*** GIVEN INFORMATION ***
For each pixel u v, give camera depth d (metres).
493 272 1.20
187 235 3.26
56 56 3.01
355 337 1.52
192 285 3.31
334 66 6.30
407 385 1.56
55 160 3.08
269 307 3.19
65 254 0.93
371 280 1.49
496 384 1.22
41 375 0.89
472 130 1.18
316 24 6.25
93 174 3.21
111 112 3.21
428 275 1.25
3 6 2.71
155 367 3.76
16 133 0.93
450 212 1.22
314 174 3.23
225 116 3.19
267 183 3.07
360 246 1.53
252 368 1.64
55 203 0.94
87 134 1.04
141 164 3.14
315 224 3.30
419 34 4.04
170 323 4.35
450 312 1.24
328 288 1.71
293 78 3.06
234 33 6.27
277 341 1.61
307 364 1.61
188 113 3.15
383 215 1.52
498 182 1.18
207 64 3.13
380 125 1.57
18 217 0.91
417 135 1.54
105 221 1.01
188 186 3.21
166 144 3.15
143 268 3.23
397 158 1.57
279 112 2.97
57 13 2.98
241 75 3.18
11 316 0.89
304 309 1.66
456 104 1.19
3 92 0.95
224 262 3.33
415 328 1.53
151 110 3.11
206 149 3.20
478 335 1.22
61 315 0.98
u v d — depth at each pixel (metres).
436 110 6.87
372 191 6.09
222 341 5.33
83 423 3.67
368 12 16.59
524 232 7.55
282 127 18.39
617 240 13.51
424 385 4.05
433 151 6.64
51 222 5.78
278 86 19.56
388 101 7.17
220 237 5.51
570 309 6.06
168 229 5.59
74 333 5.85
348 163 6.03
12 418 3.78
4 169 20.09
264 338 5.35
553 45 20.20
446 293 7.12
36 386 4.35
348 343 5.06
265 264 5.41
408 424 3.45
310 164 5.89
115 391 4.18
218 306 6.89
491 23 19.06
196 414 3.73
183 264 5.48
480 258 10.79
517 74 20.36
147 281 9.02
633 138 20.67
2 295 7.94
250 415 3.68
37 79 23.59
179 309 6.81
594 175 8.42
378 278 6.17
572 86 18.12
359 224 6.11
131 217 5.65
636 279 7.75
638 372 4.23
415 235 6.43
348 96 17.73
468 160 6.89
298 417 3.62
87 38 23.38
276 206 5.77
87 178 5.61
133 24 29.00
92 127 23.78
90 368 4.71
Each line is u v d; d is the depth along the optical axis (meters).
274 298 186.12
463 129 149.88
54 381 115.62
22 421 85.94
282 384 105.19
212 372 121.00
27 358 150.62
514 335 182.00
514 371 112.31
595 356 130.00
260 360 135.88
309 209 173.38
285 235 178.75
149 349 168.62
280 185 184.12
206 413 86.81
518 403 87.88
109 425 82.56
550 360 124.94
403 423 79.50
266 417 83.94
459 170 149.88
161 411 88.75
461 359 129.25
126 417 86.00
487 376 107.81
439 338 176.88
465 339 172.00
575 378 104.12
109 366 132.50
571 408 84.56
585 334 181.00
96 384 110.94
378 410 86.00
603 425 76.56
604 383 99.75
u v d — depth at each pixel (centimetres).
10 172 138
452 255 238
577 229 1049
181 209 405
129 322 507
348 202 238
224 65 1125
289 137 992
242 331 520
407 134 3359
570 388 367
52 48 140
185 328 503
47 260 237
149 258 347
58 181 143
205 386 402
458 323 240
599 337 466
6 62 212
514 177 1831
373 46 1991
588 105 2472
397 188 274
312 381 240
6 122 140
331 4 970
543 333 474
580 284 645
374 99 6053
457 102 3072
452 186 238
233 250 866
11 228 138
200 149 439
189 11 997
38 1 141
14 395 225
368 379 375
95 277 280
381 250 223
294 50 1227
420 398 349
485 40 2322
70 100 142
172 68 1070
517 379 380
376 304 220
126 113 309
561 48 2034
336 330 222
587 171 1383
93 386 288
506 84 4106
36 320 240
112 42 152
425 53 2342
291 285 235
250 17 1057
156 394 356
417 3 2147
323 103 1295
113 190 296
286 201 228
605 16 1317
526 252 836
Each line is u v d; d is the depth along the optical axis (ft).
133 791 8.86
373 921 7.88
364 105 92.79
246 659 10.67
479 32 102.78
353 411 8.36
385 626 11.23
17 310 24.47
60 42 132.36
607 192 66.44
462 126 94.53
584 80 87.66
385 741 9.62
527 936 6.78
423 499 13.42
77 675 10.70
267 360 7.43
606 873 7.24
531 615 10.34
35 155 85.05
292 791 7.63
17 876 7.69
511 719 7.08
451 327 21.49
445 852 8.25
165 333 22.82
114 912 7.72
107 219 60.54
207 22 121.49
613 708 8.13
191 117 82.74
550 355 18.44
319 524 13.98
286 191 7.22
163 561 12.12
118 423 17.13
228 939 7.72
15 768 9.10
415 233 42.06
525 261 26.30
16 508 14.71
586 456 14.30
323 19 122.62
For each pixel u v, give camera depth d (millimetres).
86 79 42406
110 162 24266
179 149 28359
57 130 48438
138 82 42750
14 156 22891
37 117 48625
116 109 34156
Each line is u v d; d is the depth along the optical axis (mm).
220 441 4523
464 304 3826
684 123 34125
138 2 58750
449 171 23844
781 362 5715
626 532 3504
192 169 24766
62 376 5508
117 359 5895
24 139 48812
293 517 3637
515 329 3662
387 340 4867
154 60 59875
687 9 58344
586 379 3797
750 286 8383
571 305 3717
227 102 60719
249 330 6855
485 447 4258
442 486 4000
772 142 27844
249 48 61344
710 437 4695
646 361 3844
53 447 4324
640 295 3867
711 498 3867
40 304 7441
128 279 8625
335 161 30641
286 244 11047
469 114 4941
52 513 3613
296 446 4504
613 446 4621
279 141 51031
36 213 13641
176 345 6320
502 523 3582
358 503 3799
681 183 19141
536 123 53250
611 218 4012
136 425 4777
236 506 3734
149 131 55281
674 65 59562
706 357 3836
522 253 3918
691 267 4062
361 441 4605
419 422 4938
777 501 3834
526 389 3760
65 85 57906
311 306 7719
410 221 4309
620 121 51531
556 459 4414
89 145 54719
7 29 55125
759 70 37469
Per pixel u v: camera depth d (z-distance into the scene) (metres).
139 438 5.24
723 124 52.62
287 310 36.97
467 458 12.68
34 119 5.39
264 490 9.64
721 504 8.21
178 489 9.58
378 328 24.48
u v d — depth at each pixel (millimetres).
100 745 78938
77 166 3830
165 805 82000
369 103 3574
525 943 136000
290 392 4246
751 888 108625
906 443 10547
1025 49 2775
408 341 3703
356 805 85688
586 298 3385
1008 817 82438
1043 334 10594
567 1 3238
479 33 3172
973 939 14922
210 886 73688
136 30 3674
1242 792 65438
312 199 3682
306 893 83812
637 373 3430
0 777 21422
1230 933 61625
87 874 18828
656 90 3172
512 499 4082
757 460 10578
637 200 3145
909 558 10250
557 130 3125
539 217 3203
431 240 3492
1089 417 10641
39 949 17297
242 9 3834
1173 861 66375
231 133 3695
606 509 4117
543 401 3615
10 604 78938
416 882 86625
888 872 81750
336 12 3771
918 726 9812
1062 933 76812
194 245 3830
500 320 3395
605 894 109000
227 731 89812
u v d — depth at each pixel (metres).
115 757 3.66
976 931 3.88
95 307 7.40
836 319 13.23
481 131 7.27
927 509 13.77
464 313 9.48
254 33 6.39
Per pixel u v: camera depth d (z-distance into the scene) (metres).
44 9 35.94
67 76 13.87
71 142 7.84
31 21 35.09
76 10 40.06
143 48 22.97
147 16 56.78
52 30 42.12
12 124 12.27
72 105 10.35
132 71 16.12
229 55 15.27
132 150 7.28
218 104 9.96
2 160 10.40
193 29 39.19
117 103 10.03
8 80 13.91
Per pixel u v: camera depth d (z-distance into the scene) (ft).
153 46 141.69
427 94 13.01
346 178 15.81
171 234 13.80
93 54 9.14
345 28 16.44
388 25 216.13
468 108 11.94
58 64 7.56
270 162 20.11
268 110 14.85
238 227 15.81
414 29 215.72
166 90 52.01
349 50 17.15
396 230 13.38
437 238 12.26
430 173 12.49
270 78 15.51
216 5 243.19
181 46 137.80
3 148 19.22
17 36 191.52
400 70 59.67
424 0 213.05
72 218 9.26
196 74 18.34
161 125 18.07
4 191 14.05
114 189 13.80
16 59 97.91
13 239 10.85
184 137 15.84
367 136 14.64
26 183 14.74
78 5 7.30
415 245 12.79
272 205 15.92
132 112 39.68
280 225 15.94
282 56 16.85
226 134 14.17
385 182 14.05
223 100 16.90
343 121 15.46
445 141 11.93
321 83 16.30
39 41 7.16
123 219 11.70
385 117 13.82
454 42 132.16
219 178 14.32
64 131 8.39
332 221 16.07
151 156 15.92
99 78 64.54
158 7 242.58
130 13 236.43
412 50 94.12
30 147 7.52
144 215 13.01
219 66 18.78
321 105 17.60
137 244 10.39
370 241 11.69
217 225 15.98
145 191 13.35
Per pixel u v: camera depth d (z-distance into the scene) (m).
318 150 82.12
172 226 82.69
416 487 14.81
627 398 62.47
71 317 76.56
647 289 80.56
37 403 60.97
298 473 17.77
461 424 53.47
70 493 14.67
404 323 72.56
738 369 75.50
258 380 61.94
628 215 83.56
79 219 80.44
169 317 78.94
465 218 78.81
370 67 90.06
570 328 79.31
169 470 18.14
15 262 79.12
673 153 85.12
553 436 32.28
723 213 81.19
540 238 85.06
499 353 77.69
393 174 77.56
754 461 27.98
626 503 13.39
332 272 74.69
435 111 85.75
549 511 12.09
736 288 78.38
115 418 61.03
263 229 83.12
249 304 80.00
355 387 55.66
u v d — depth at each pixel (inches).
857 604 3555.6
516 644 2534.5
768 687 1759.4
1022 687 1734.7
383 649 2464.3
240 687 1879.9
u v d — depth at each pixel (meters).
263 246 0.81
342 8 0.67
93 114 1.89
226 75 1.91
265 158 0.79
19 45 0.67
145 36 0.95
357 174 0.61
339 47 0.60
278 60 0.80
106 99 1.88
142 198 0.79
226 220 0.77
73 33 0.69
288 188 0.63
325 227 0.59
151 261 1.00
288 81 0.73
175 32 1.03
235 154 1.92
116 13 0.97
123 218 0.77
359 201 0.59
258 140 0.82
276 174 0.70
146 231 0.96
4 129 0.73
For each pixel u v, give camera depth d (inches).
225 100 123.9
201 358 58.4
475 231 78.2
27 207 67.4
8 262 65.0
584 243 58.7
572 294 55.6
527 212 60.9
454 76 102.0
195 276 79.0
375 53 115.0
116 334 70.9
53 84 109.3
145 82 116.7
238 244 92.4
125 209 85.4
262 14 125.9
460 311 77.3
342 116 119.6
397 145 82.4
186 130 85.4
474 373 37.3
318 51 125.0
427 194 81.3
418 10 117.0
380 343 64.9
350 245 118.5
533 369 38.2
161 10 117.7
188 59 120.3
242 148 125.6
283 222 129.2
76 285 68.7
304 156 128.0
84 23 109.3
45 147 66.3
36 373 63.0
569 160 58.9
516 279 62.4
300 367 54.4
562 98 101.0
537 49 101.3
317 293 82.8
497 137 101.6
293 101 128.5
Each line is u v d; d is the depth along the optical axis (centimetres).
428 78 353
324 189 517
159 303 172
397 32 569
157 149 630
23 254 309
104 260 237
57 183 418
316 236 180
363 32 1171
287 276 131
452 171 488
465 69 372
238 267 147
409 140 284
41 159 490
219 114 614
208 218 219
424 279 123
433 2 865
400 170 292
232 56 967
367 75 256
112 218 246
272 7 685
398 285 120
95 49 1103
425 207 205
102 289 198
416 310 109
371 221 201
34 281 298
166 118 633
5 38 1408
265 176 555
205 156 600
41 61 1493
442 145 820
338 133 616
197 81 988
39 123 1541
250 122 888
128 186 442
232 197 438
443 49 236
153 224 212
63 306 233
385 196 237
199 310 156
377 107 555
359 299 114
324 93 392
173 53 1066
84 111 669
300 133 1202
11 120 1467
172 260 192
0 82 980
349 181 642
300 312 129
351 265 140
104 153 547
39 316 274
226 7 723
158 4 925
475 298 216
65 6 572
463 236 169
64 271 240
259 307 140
***
Return every line from the one holding "300 133 1202" through the end of the data, exactly as it appears, with both ends kept and nothing else.

300 133 1202
11 120 1467
172 260 192
0 82 980
349 181 642
300 312 129
351 265 140
104 153 547
39 316 274
226 7 723
158 4 925
475 298 216
65 6 572
463 236 169
64 271 240
259 307 140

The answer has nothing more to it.